Records from a data source:
===

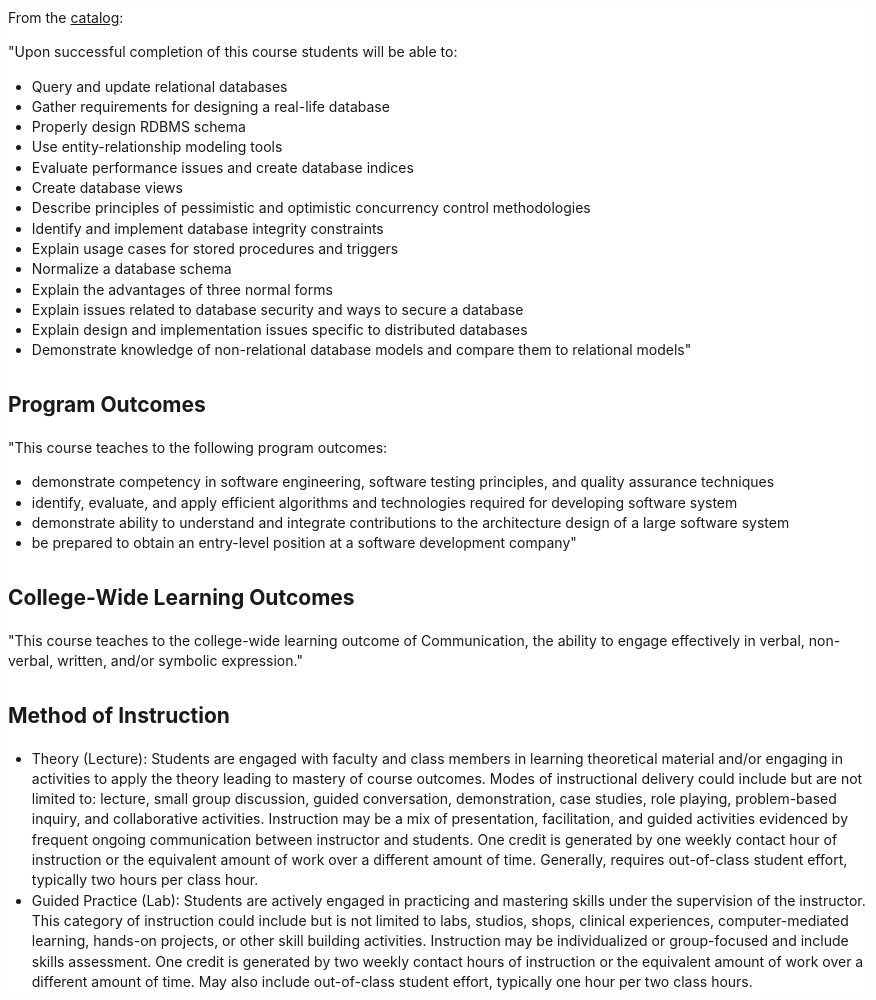 From the [catalog](catalog.lwtech.edu):

"Upon successful completion of this course students will be able to:

- Query and update relational databases
- Gather requirements for designing a real-life database
- Properly design RDBMS schema
- Use entity-relationship modeling tools
- Evaluate performance issues and create database indices
- Create database views
- Describe principles of pessimistic and optimistic concurrency control methodologies
- Identify and implement database integrity constraints
- Explain usage cases for stored procedures and triggers
- Normalize a database schema
- Explain the advantages of three normal forms
- Explain issues related to database security and ways to secure a database
- Explain design and implementation issues specific to distributed databases
- Demonstrate knowledge of non-relational database models and compare them to relational models"

## Program Outcomes

"This course teaches to the following program outcomes:

- demonstrate competency in software engineering, software testing principles, and quality assurance techniques
- identify, evaluate, and apply efficient algorithms and technologies required for developing software system
- demonstrate ability to understand and integrate contributions to the architecture design of a large software system
- be prepared to obtain an entry-level position at a software development company"

## College-Wide Learning Outcomes

"This course teaches to the college-wide learning outcome of Communication, the ability to engage effectively in verbal, non-verbal, written, and/or symbolic expression."

## Method of Instruction 

- Theory (Lecture): Students are engaged with faculty and class members in learning theoretical material and/or engaging in activities to apply the theory leading to mastery of course outcomes. Modes of instructional delivery could include but are not limited to: lecture, small group discussion, guided conversation, demonstration, case studies, role playing, problem-based inquiry, and collaborative activities. Instruction may be a mix of presentation, facilitation, and guided activities evidenced by frequent ongoing communication between instructor and students. One credit is generated by one weekly contact hour of instruction or the equivalent amount of work over a different amount of time. Generally, requires out-of-class student effort, typically two hours per class hour.
- Guided Practice (Lab): Students are actively engaged in practicing and mastering skills under the supervision of the instructor. This category of instruction could include but is not limited to labs, studios, shops, clinical experiences, computer-mediated learning, hands-on projects, or other skill building activities. Instruction may be individualized or group-focused and include skills assessment. One credit is generated by two weekly contact hours of instruction or the equivalent amount of work over a different amount of time. May also include out-of-class student effort, typically one hour per two class hours.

===

Required work: Switch "entry-level" to "junior" in the lines starting at the one containing "to the following" and ending at the one containing "## Method of Instruction". Give those lines again with nothing else changed.

Task answer:
"This course teaches to the following program outcomes:

- demonstrate competency in software engineering, software testing principles, and quality assurance techniques
- identify, evaluate, and apply efficient algorithms and technologies required for developing software system
- demonstrate ability to understand and integrate contributions to the architecture design of a large software system
- be prepared to obtain an junior position at a software development company"

## College-Wide Learning Outcomes

"This course teaches to the college-wide learning outcome of Communication, the ability to engage effectively in verbal, non-verbal, written, and/or symbolic expression."

## Method of Instruction 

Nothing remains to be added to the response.